Il culmine di tutte queste maledizioni è quel terribile desiderio che i persecutori possano essere cancellati dal libro della vita o dei vivi. È vero, l'alta concezione neotestamentaria di quel libro, secondo cui è il registro dei cittadini della Nuova Gerusalemme, i possessori della vita eterna, non gli appartiene chiaramente nell'uso dell'Antico Testamento, in cui significa apparentemente il registro di coloro che vivono sulla terra.
Ma cancellarne i nomi non è solo uccidere, ma escludere dalla comunità nazionale, e quindi da tutti i privilegi del popolo di Dio. Il salmista desidera per i suoi nemici l'accumulo di tutti i mali di cui la carne è erede, l'estirpazione delle loro famiglie e la loro assoluta esclusione dalla compagnia dei vivi e dei giusti. È impossibile portare tali espressioni in armonia con gli insegnamenti di Gesù, e il tentativo di giustificarli ignora i fatti evidenti e fa violenza alle parole semplici. Molto meglio lasciarli stare come un monumento della prima fase della rivelazione progressiva di Dio, e discernere chiaramente il progresso che l'etica cristiana ha fatto su di loro.
Il salmo si conclude con liete anticipazioni di liberazione e voti di ringraziamento. Il salmista è sicuro che la salvezza di Dio lo eleverà al di sopra dei suoi nemici, e sicuro che allora sarà tanto grato quanto lo è ora sincero nella preghiera, e sicuro di tutto che la sua voce riconoscente suonerà all'orecchio di Dio più dolce di qualsiasi sacrificio annuserebbe nelle sue narici. Non c'è disprezzo dei sacrifici espresso in "cornuto e zoccoli", ma semplicemente l'idea di maturità che si adatta all'animale da offrire.
L'unica voce di lode sarà raggiunta, pensa il cantore, da un grande coro di coloro che sarebbero rimasti muti dalla confusione se la sua preghiera non fosse stata esaudita ( Salmi 69:6 ) e che, allo stesso modo, sono allietato vedendo la sua liberazione. La grazia concessa a uno porta da molti ringraziamenti, che tornano alla gloria di Dio.
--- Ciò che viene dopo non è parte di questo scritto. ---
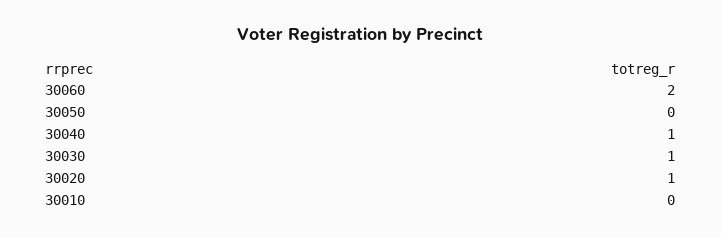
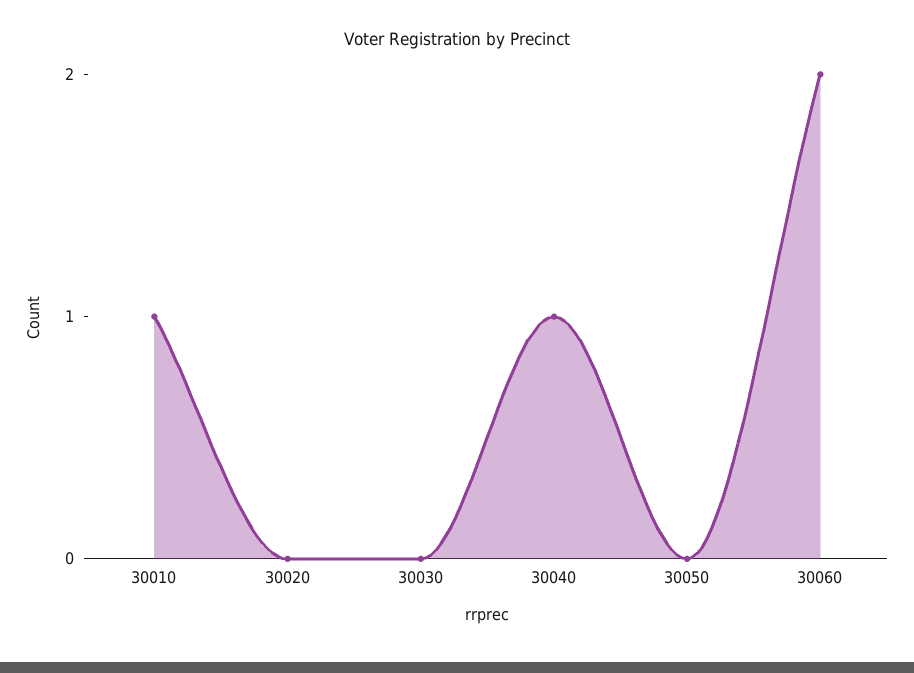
30030: 1 -> 0
30020: 1 -> 0
30010: 0 -> 1

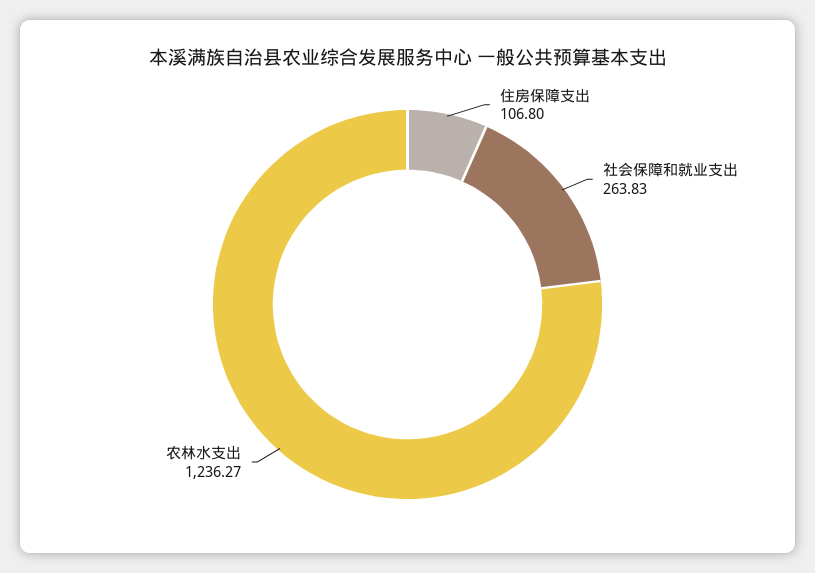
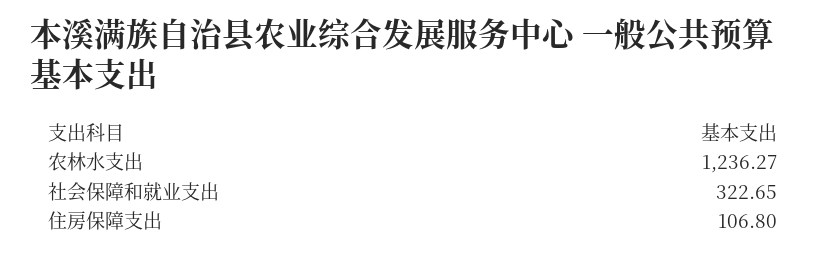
社会保障和就业支出: 263.83 -> 322.65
L'improvviso passaggio in Salmi 69:32 b all'indirizzo diretto ai cercatori di Dio, come se si trovassero accanto al cantore solitario, dà vividezza all'attesa. L'inserimento di "behold" è giustificato, e racconta ciò che ravviva i cuori di chi guarda. I cercatori di Dio sentono pulsare il polso di una vita più rapida, quando vedono le meraviglie compiute attraverso la preghiera.
I pensieri del cantante vanno oltre la sua stessa liberazione a quella di Israele. Il termine "suoi prigionieri" è inteso naturalmente come riferito alla nazione in esilio. E questa più ampia manifestazione del potere ristoratore di Dio evocherà lodi da un cerchio più ampio, persino dal cielo, dalla terra e dal mare. Le circostanze contemplate in Salmi 69:33 sono evidentemente quelle di una prigionia.
Il popolo di Dio è in schiavitù, le città di Giuda sono in rovina, gli abitanti dispersi lontano dalle loro case. L'unico motivo per considerare i versetti conclusivi come un'aggiunta liturgica è la riluttanza ad ammettere salmi esiliati o post-esilici. Ma questi versetti non possono essere interpretati equamente senza riconoscere che presuppongono che Israele sia in schiavitù, o almeno sull'orlo di esso. Le circostanze della vita e dei tempi di Geremia coincidono strettamente con quelle del salmista.